• [Aim of the exercise]: Please copy every line of the records below that holds the word "Herbal".

• [Dataset records]:
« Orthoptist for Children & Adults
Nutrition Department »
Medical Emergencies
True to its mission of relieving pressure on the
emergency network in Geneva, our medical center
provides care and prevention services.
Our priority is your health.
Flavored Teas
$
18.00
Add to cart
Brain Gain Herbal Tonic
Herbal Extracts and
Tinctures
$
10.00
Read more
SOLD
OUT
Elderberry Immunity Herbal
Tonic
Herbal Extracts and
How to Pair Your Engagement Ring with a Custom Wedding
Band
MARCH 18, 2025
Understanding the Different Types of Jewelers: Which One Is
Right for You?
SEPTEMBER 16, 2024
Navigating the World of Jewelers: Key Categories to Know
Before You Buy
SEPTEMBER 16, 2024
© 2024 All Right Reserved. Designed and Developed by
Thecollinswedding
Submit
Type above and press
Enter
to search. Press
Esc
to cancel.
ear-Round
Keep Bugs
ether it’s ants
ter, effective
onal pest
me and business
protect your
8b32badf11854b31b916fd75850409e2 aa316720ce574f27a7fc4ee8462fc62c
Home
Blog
--
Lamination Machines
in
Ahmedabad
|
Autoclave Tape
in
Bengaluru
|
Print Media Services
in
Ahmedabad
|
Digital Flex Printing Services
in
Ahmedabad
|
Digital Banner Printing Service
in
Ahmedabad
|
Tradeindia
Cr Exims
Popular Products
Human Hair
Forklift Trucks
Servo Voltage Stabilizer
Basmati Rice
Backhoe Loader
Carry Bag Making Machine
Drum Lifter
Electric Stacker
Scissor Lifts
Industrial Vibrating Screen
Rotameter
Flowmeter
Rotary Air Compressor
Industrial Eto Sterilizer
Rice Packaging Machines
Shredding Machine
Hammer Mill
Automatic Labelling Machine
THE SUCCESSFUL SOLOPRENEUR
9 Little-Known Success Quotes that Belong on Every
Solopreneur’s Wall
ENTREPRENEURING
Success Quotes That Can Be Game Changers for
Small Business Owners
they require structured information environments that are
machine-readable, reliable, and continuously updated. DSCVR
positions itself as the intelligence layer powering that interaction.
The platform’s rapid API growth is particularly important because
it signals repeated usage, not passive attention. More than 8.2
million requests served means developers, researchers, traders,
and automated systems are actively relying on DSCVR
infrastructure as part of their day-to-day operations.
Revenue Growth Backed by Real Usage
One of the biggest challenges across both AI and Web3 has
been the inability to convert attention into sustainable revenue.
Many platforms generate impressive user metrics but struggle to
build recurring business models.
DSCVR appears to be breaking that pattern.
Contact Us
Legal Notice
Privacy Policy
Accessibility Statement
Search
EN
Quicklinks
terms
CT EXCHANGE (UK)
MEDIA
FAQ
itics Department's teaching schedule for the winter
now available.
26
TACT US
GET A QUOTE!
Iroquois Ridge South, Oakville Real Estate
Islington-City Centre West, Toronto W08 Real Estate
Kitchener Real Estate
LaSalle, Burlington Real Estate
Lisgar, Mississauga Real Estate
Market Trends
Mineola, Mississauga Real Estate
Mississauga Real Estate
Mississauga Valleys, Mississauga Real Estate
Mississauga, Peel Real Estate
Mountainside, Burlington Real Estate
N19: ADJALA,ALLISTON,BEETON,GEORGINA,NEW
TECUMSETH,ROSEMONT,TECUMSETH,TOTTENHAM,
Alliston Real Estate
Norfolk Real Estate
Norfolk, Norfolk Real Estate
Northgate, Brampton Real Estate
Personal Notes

• [Result of this task]:
Brain Gain Herbal Tonic
Herbal Extracts and
Elderberry Immunity Herbal
Herbal Extracts and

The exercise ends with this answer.